Because these are not at the top you include vector/list every time. This is just more work that does not need to be done.

Never put using statements in a header file (in global context).

using std::vector;
using std::list;

Anybody that uses your header file now implicitly pulls vector/list into the global namespace. This can have undesirable effects with name resolution. Don't do this in a header file. If you must be lazy then use scope so you are not forcing your requirements onto others. There is always a typedef to make things easier.

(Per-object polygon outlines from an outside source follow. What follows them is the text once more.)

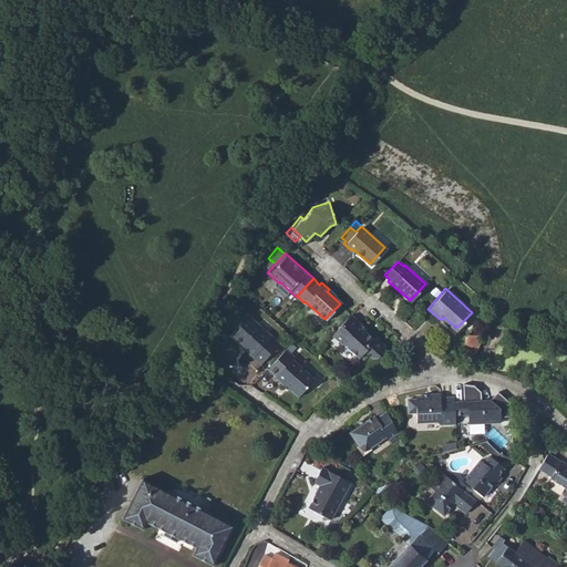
[(361,321),(351,312),(330,336),(341,344),(342,342),(358,354),(363,348),(370,354),(375,354),(383,347),(383,342),(377,337),(372,336),(359,323),(361,321)]
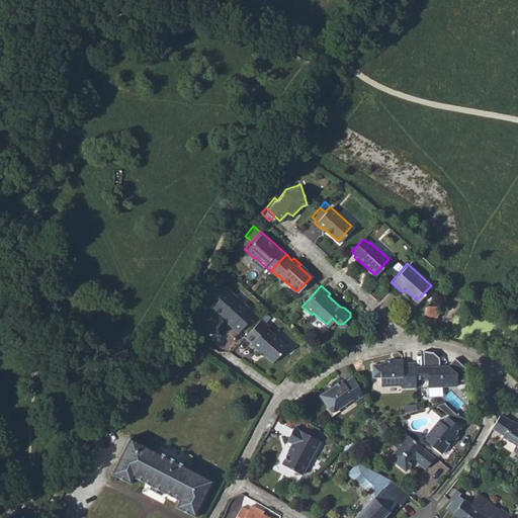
[(218,299),(213,305),(226,317),(224,318),(237,330),(253,313),(224,286),(216,296),(218,299)]
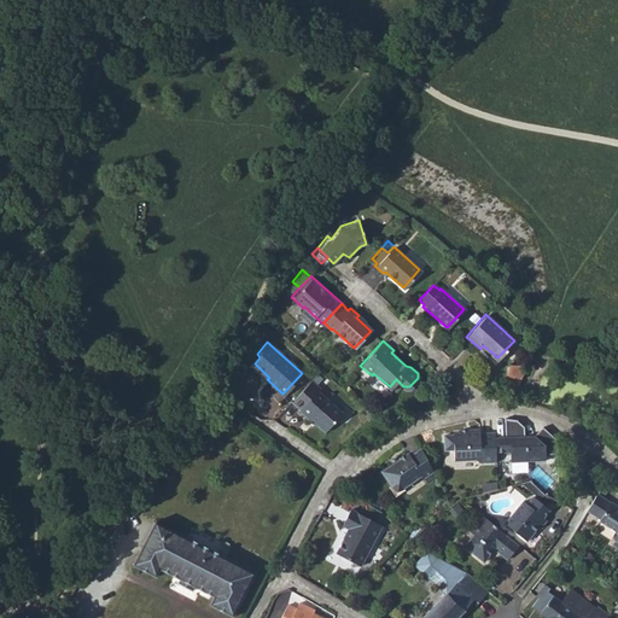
[(476,353),(481,359),(489,350),(483,345),(481,349),(476,353)]
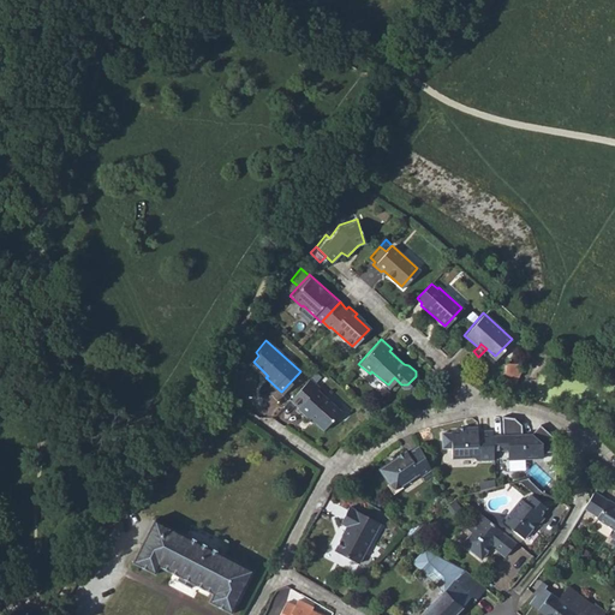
[(501,376),(512,381),(517,370),(507,365),(501,376)]
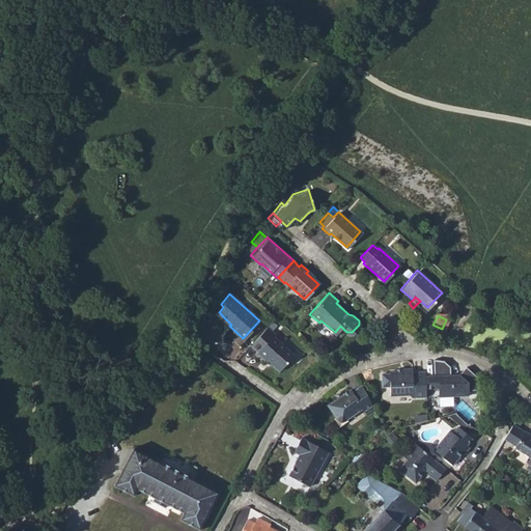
[(274,334),(266,328),(250,346),(257,353),(257,354),(263,360),(264,358),(271,363),(270,364),(279,372),(294,354),(272,336),(274,334)]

Comments (or well named members) would be an idea.

  struct node
  {
    int v,w;
  };

No idea what that will be used for.
If the user of your code library should not be seeing this then it should also be contained inside the private part of a classs so that they don't accidentally use it.

vertex_impl

  • Not sure what vertex_impl is for?
  • Is it exposed externally?
  • What is it implementing (its name contains impl)?
  • Why can it have more than two nodes (To me a vertex is an edge that connects two nodes)?
  • Why does the constructor not fully initialize the object (index is set externally).
  • What is masking for?
  • What is index for?

When I build objects that contain containers I abstract the container used:

list<node> adj;

Here I would have gone:

typedef std::list<node>  Container;
Container  adj;

Then I would derive the other iterator types from Container. This means if the code changes there is only one location where the code needs to change.

Having an explicit rbegin() and rend() implies that there is some ordering to the nodes. personally I would leave them out as their does not seem to be any way to logically define the order of traversal of a graph. If the user wants to iterate in the reverse order then can use std::reverse_iterator.